▼
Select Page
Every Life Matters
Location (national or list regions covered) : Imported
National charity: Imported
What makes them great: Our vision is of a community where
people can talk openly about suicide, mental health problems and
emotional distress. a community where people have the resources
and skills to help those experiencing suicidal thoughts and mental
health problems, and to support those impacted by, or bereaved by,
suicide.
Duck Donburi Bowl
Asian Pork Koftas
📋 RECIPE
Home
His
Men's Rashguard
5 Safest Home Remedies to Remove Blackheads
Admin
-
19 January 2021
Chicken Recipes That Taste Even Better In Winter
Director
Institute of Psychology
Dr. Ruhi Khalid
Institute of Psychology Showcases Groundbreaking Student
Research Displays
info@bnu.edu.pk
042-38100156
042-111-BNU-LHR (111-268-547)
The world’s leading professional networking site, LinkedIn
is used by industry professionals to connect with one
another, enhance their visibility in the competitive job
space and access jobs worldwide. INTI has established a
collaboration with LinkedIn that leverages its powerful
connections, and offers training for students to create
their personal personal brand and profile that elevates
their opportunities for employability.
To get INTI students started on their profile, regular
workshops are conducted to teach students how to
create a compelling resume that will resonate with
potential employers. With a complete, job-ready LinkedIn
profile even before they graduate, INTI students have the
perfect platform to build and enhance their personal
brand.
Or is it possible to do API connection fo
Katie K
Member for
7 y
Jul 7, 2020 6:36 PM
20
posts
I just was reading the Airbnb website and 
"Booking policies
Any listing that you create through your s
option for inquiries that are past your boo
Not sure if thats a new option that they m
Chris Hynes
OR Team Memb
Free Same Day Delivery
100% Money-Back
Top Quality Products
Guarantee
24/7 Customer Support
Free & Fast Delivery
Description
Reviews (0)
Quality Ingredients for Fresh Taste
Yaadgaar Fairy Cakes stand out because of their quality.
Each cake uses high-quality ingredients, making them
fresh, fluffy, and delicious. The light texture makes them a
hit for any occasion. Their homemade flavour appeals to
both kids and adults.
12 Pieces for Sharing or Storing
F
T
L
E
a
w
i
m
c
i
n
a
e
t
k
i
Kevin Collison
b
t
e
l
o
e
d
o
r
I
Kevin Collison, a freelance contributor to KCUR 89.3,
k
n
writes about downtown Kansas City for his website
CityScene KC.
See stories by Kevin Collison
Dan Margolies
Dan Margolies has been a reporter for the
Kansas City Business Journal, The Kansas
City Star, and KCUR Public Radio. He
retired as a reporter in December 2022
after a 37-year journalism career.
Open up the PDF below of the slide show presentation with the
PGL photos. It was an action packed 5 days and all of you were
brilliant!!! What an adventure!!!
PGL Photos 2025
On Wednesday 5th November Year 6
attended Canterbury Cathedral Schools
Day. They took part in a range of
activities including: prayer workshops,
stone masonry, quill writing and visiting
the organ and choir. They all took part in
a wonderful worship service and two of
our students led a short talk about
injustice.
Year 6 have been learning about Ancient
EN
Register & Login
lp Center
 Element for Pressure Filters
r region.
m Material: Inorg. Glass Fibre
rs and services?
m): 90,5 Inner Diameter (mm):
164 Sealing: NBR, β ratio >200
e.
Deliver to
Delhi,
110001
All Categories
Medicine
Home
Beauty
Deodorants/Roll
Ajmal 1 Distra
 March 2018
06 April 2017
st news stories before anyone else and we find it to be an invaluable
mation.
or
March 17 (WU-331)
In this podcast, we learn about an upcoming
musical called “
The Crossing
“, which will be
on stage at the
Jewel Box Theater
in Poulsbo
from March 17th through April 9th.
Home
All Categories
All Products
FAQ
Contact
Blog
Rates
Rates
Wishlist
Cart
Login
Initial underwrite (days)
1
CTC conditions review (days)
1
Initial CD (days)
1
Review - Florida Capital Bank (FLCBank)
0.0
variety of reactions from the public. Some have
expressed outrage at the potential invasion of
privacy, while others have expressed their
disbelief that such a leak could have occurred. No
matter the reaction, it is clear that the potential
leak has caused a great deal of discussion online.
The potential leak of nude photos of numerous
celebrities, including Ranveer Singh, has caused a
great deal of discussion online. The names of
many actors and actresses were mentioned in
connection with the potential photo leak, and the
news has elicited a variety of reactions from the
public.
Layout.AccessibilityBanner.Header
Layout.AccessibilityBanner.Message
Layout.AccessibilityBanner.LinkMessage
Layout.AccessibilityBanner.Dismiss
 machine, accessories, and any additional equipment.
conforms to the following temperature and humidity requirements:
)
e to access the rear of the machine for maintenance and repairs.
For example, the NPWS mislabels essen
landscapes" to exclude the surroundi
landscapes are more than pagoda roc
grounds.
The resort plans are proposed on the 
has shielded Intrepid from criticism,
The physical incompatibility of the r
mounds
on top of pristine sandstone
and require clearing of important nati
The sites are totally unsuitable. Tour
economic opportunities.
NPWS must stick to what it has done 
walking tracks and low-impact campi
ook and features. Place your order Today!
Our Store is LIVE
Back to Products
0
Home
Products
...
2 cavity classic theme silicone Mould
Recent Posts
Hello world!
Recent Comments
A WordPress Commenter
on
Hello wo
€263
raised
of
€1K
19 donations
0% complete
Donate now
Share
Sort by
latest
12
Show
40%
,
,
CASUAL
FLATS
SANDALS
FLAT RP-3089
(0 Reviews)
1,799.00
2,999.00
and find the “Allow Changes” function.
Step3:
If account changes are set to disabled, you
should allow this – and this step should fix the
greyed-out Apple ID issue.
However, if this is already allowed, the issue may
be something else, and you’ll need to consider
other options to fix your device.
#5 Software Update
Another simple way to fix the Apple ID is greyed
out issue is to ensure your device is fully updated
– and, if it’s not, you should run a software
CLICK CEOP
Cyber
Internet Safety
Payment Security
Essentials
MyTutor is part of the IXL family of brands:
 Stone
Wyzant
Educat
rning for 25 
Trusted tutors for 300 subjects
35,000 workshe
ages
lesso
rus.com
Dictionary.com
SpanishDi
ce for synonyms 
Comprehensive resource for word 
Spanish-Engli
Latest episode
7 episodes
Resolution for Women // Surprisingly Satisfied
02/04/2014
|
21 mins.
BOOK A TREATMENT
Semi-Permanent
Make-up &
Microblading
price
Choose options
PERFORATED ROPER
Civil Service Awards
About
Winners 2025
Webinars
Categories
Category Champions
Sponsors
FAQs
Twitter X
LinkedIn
▲
● EXERCISE: Copy out, word for word, the stretch of the listing from its first line through the line containing "042-38100156", including both ends.

● OUTPUT:
Select Page
Every Life Matters
Location (national or list regions covered) : Imported
National charity: Imported
What makes them great: Our vision is of a community where
people can talk openly about suicide, mental health problems and
emotional distress. a community where people have the resources
and skills to help those experiencing suicidal thoughts and mental
health problems, and to support those impacted by, or bereaved by,
suicide.
Duck Donburi Bowl
Asian Pork Koftas
📋 RECIPE
Home
His
Men's Rashguard
5 Safest Home Remedies to Remove Blackheads
Admin
-
19 January 2021
Chicken Recipes That Taste Even Better In Winter
Director
Institute of Psychology
Dr. Ruhi Khalid
Institute of Psychology Showcases Groundbreaking Student
Research Displays
info@bnu.edu.pk
042-38100156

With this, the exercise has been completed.